Immuunhistochemie, immunohistochemie[1] of IHC verwijst naar de techniek van het zichbaar maken van componenten (antigenen) in biologische weefsels met behulp van specifieke fluorescente antilichamen.[2] De naam is samengesteld uit "immunis", wat verwijst naar de gebruikte antilichamen, "histos" dat weefsel betekent.
Immuunhistochemie wordt veel gebruikt om een diagnose van abnormale cellen te stellen, zoals deze voorkomen in tumoren. Men zoekt naar moleculaire markers die kenmerkend zijn voor bepaalde cellulaire processen zoals proliferatie of geprogrammeerde celdood (apoptose). IHC wordt om de distributie en lokalisatie van biomarkers en ongelijkmatig voorkomende eiwitten in verschillende delen van biologisch weefsel te bestuderen.

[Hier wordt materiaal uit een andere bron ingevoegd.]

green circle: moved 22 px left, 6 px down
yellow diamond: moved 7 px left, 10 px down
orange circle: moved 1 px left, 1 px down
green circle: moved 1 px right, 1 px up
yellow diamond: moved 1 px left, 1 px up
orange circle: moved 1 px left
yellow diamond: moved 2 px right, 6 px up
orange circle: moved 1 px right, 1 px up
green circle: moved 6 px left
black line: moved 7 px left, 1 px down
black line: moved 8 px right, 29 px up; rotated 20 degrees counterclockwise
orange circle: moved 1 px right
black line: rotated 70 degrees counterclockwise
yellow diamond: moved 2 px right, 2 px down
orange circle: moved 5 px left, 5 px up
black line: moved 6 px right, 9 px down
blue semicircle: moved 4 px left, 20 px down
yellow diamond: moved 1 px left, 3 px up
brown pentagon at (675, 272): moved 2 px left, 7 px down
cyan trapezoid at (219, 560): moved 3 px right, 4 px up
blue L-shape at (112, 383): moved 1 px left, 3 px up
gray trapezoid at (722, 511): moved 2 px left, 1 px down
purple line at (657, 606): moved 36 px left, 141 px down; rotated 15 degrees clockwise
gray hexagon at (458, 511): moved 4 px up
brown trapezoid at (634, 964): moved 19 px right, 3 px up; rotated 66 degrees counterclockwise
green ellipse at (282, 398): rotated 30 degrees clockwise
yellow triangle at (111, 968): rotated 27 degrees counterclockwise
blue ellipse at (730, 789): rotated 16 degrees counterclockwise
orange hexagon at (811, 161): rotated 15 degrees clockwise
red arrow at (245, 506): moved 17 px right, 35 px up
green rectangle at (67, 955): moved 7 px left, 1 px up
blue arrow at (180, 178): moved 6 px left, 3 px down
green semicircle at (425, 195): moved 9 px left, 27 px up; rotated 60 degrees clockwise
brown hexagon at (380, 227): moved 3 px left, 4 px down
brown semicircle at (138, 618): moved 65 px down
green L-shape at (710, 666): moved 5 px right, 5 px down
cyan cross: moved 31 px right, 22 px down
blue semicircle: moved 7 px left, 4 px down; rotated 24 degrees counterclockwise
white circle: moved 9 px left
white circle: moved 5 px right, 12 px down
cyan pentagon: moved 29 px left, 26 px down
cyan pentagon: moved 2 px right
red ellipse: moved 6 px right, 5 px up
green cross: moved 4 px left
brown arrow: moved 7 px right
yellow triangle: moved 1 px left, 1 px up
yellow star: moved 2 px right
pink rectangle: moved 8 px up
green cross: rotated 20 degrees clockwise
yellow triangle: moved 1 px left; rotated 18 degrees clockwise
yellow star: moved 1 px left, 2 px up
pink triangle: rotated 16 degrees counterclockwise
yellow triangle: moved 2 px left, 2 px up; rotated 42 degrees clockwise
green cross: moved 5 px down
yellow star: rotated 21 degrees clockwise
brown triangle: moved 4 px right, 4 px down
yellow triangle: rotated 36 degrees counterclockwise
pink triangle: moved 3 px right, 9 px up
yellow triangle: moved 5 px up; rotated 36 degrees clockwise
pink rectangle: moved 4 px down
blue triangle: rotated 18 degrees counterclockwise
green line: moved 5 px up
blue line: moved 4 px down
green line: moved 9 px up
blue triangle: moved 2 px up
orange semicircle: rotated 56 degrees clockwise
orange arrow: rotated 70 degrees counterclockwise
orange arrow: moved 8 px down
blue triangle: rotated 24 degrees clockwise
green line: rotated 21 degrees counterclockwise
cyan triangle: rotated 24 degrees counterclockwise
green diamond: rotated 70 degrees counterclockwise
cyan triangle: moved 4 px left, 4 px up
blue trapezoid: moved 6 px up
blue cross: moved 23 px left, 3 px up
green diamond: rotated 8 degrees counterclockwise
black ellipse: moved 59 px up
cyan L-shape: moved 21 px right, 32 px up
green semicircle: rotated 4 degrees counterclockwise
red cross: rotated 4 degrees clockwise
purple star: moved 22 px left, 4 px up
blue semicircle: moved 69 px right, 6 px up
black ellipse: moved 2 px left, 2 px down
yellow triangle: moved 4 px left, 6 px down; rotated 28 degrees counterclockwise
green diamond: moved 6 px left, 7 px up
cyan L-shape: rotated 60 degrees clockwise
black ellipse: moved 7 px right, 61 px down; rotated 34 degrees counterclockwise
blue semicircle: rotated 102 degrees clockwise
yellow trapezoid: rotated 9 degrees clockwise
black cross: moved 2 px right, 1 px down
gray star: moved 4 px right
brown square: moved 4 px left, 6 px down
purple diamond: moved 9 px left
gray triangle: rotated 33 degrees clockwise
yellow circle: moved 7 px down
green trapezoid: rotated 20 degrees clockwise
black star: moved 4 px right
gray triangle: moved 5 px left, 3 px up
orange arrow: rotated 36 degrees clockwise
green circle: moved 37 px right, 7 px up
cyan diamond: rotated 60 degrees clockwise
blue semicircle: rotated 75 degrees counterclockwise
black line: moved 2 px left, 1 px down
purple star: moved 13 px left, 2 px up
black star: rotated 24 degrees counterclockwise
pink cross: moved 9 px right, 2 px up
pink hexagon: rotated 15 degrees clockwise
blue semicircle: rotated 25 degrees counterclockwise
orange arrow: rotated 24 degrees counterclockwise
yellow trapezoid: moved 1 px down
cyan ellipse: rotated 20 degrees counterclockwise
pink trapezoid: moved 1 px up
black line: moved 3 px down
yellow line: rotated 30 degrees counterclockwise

Het zichtbaar maken van een antilichaam-antigeencomplex gebeurt op verschillende manieren. Meestal wordt het antilichaam verbonden aan een enzym, zoals peroxidase, dat een kleurvormende reactie kan katalyseren (zie immunoperoxidasekleuring). Daarnaast kan het antilichaam worden gemerkt met een fluorofoor, zoals fluoresceïne, rhodamine of Alexa Fluor (zie immunofluorescentie), met een metaalcoating, zoals immunogoud ten behoeve van elektronenmicroscopie of met een radio-isotoop ten behoeve van autoradiografie.